PAGE EXCERPT:
-- -- --

Updating NVIDIA Drivers for vLLM and llama.cpp¶

Why Update NVIDIA Drivers?¶

Cortex uses Docker containers for running vLLM and llama.cpp inference engines. These containers include CUDA libraries that require compatible NVIDIA drivers on the host system.

Common Issues Without Updated Drivers¶

Container Startup Failures: Containers fail to start with errors like:

nvidia-container-cli: requirement error: unsatisfied condition: cuda>=12.9

GPU Access Denied: Containers cannot access GPUs even though they're available
Performance Degradation: Older drivers may not support newer CUDA features used by vLLM/llama.cpp
Compatibility Issues: vLLM and llama.cpp Docker images are built with specific CUDA versions that require matching driver versions

Understanding CUDA and Driver Compatibility¶

How It Works¶

CUDA Version in Container: vLLM/llama.cpp Docker images are built with specific CUDA versions (e.g., CUDA 12.9)

-- -- --

RECORD SET:
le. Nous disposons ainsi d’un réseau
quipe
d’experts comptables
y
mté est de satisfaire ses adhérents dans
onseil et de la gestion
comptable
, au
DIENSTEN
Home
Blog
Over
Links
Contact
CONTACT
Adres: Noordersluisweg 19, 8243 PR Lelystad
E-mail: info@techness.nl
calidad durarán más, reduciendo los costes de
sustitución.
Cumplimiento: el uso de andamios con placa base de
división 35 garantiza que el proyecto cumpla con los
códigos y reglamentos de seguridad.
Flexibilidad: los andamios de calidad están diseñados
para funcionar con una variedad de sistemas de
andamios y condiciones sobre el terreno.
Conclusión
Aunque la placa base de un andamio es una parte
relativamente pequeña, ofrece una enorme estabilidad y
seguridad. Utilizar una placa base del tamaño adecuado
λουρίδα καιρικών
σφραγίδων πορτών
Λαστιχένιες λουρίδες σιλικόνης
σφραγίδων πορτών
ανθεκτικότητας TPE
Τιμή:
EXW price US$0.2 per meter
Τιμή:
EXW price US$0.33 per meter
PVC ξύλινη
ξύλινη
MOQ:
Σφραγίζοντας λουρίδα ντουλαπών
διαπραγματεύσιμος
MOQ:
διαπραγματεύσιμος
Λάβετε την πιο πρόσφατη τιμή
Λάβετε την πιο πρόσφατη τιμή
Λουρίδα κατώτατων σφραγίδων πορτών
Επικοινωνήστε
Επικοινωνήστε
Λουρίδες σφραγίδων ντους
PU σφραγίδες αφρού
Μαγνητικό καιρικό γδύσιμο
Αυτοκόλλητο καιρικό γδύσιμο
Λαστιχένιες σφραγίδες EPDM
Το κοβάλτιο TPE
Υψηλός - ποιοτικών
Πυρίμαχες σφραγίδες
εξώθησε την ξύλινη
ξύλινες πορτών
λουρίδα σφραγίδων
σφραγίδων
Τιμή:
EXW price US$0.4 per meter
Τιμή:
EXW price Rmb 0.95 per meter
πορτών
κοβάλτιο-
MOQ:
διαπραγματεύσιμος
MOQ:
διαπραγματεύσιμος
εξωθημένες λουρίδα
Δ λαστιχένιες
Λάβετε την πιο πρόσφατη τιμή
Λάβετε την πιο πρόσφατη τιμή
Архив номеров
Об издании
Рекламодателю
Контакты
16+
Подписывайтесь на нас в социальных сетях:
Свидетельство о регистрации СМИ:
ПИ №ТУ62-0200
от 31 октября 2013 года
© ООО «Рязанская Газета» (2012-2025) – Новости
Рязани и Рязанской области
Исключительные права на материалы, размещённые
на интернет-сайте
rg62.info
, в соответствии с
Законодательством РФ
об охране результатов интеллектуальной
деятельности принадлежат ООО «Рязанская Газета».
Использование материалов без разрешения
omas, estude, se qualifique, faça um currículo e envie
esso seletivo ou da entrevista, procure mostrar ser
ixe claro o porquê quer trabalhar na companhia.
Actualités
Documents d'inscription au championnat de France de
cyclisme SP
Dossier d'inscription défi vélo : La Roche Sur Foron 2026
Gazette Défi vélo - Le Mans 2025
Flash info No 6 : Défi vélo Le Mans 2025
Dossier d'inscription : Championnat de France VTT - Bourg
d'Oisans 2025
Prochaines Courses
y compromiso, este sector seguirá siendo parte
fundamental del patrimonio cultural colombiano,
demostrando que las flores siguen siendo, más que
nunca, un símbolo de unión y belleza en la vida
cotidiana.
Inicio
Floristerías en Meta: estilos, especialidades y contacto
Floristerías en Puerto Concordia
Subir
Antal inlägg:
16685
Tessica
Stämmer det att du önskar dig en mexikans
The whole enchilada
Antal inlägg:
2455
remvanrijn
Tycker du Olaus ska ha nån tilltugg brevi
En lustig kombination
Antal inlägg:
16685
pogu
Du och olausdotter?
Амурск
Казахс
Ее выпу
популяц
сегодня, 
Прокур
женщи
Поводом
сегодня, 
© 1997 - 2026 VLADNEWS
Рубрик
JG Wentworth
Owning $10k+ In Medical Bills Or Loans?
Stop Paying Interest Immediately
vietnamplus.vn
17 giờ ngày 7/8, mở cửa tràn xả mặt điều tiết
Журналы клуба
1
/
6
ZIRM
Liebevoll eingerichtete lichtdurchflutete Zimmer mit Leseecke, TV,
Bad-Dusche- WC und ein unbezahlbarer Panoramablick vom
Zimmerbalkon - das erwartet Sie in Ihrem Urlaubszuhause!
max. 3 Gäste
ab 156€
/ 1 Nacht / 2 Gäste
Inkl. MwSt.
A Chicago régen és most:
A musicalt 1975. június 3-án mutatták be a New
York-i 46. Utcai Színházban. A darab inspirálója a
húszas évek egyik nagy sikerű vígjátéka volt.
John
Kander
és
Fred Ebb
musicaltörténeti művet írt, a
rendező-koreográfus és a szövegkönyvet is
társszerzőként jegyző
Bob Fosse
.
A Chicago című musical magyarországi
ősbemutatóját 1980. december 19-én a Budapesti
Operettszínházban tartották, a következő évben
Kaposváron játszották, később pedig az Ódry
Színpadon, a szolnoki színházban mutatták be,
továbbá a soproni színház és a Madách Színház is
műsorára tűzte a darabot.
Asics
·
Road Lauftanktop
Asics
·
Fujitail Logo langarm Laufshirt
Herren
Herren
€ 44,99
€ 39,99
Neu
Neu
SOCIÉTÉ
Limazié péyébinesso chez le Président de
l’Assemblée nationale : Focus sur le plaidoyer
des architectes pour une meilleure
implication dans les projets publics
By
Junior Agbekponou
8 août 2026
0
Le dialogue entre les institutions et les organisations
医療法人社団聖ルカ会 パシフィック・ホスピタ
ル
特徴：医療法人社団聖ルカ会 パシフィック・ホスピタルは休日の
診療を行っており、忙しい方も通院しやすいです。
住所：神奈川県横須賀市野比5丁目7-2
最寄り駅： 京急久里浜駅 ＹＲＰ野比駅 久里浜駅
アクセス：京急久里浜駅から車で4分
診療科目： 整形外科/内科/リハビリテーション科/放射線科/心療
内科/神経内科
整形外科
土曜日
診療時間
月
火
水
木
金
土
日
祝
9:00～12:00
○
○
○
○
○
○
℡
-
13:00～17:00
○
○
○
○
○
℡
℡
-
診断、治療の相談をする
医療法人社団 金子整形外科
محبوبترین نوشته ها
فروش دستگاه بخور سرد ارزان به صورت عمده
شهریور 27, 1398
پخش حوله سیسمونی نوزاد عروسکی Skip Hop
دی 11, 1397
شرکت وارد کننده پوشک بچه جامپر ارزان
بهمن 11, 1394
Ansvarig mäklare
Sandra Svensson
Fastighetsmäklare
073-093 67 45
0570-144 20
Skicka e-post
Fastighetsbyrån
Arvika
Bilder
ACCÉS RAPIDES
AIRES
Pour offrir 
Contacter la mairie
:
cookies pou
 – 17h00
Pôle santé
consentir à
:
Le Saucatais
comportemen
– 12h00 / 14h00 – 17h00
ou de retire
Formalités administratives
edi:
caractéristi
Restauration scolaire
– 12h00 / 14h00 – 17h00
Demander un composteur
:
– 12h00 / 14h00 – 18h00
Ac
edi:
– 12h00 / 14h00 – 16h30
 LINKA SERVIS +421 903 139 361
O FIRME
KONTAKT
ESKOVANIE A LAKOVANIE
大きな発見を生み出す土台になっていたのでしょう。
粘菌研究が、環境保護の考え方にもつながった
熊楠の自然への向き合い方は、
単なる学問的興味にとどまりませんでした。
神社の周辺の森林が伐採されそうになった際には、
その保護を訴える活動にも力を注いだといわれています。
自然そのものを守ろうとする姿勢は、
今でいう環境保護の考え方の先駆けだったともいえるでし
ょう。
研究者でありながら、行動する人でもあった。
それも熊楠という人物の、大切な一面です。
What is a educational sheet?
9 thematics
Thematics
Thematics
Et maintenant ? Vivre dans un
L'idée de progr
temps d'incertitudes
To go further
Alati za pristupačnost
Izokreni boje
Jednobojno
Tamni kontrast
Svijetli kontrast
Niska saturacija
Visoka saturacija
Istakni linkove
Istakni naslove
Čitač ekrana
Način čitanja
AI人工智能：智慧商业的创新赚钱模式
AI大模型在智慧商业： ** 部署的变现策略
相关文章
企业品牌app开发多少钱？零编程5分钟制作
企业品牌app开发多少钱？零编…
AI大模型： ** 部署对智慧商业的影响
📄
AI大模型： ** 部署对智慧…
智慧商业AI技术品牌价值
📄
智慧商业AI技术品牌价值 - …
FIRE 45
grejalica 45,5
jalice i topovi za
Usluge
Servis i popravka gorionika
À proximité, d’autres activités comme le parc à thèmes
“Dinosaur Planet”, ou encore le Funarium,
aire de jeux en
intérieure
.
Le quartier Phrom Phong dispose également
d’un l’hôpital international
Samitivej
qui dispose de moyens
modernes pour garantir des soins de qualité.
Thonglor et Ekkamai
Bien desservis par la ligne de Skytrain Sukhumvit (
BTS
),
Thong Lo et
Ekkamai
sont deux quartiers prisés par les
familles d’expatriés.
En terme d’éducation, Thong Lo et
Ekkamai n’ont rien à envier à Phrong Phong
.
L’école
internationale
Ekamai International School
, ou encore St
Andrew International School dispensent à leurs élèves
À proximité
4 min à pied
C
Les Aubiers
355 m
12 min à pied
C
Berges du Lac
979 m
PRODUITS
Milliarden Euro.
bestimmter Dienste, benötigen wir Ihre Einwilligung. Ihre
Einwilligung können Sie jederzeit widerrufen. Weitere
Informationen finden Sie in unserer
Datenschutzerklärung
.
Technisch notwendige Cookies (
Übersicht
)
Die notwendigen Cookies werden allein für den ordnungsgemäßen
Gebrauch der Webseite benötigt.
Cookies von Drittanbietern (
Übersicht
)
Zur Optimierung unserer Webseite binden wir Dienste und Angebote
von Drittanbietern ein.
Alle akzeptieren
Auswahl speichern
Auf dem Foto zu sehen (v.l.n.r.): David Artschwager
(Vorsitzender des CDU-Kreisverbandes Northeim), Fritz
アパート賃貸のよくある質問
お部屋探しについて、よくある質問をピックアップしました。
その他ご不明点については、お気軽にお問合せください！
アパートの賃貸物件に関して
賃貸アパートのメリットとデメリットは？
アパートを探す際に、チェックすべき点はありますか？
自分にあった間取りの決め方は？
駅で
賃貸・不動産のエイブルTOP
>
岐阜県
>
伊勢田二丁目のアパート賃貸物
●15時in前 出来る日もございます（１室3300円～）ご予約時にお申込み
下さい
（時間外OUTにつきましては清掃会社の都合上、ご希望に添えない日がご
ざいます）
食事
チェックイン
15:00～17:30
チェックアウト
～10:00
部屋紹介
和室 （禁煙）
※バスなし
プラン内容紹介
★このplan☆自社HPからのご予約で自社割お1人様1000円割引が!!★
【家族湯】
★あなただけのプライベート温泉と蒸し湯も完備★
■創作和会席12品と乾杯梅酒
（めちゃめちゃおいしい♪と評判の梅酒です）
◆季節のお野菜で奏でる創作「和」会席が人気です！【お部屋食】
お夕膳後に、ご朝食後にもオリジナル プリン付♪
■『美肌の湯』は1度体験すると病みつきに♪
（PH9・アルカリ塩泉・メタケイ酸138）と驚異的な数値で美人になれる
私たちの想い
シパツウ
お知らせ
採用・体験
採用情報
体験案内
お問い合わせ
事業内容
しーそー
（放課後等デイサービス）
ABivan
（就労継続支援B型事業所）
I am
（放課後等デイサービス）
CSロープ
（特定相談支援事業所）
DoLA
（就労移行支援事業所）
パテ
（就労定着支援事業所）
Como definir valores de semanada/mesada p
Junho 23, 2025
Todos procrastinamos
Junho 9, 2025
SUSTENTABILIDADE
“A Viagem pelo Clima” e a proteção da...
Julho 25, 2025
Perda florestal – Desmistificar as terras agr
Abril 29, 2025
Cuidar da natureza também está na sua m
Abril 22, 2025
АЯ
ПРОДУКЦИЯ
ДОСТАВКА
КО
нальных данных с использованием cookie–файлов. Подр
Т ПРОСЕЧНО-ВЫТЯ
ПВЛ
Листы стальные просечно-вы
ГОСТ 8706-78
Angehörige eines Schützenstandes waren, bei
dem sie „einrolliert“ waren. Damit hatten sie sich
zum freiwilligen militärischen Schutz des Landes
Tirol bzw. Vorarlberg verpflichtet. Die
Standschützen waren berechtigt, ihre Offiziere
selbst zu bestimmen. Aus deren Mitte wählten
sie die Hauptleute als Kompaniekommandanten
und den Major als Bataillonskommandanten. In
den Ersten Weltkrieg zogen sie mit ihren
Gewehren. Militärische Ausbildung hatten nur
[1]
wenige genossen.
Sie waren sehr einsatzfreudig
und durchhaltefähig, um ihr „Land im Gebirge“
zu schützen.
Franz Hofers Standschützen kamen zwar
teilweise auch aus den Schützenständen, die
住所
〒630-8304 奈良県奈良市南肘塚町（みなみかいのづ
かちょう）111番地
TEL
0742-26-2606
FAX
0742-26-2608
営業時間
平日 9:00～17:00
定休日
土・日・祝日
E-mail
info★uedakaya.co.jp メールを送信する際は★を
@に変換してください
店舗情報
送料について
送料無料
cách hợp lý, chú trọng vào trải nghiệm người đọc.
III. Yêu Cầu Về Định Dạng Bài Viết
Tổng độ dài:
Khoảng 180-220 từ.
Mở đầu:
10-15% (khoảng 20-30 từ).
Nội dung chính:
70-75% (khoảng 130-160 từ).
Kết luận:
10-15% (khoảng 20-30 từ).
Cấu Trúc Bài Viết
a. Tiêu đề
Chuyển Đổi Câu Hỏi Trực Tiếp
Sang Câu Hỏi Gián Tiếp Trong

-- -- --

TASK A: According to the page on updating NVIDIA drivers, why does running vLLM and llama.cpp in Cortex depend on the NVIDIA drivers installed on the host system?
TASK B: List every common issue that the page on updating NVIDIA drivers names under the heading "Common Issues Without Updated Drivers".

FINAL ANSWER A: Cortex runs vLLM and llama.cpp in Docker containers. These containers include CUDA libraries that require compatible NVIDIA drivers on the host. The Docker images are also built with specific CUDA versions, such as CUDA 12.9, that require matching driver versions.

FINAL ANSWER B:
- Container Startup Failures
- GPU Access Denied
- Performance Degradation
- Compatibility Issues